*What you should do*
Images aside, return all the entries exactly.

=====

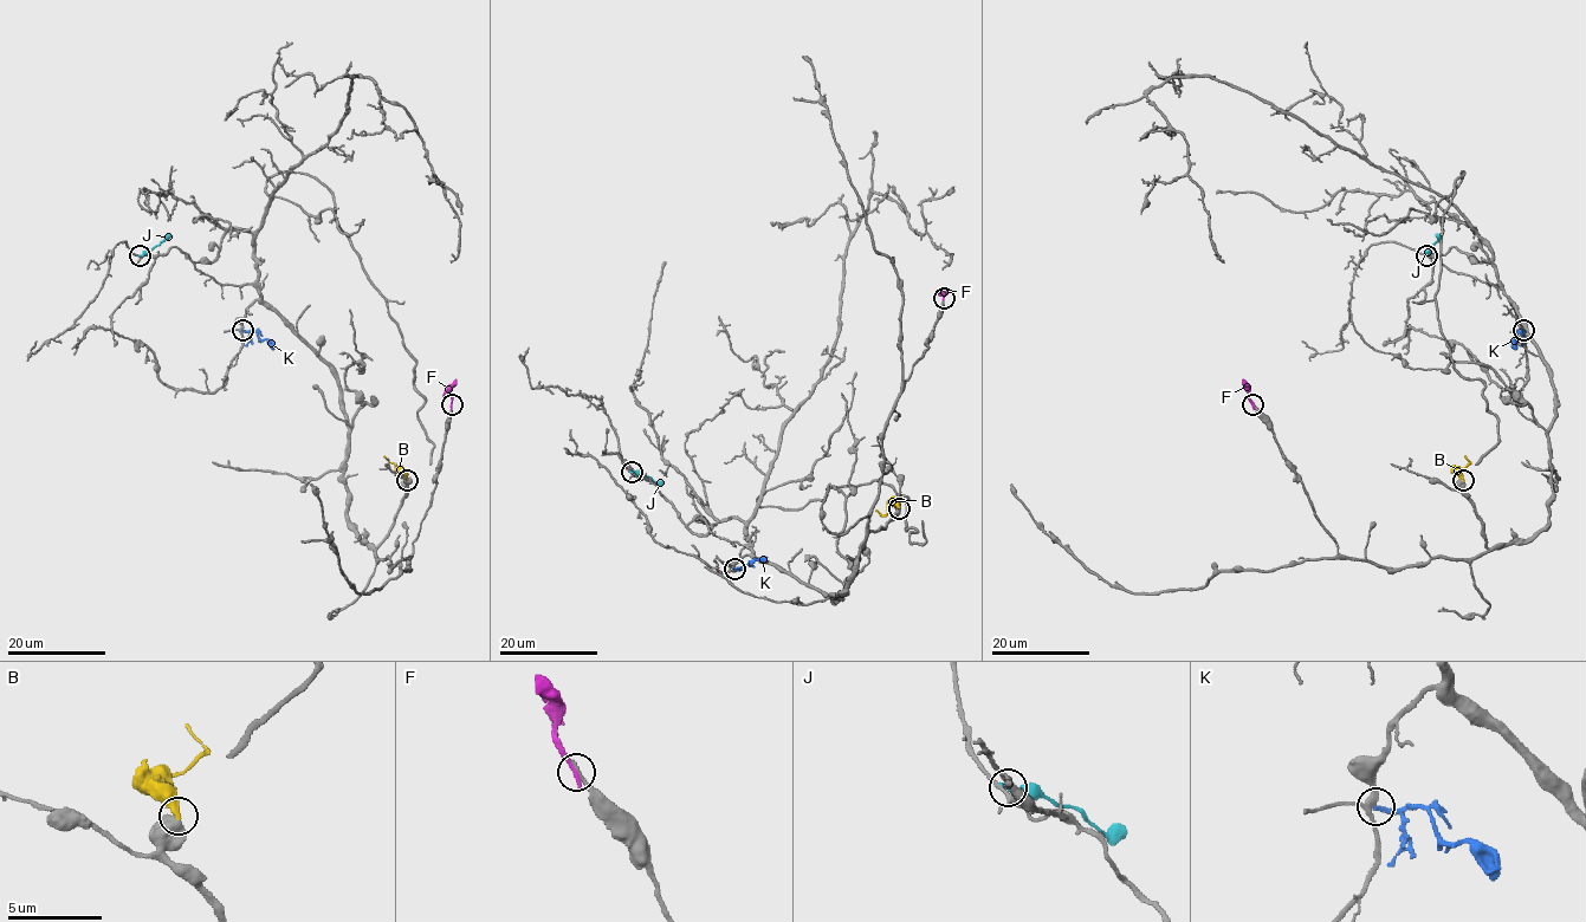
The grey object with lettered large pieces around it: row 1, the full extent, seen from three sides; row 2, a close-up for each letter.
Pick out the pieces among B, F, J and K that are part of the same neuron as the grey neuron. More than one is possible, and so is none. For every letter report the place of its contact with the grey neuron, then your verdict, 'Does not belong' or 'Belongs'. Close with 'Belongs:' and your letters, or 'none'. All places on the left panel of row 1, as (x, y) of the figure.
B: Touches grey at (407, 480). Belongs
F: Touches grey at (452, 404). Does not belong
J: Touches grey at (140, 255). Does not belong
K: Touches grey at (243, 330). Does not belong
Belongs: B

=====

*Task output*
The grey object with lettered large pieces around it: row 1, the full extent, seen from three sides; row 2, a close-up for each letter.
Pick out the pieces among B, F, J and K that are part of the same neuron as the grey neuron. More than one is possible, and so is none. For every letter report the place of its contact with the grey neuron, then your verdict, 'Does not belong' or 'Belongs'. Close with 'Belongs:' and your letters, or 'none'. All places on the left panel of row 1, as (x, y) of the figure.
B: Touches grey at (407, 480). Belongs
F: Touches grey at (452, 404). Does not belong
J: Touches grey at (140, 255). Does not belong
K: Touches grey at (243, 330). Does not belong
Belongs: B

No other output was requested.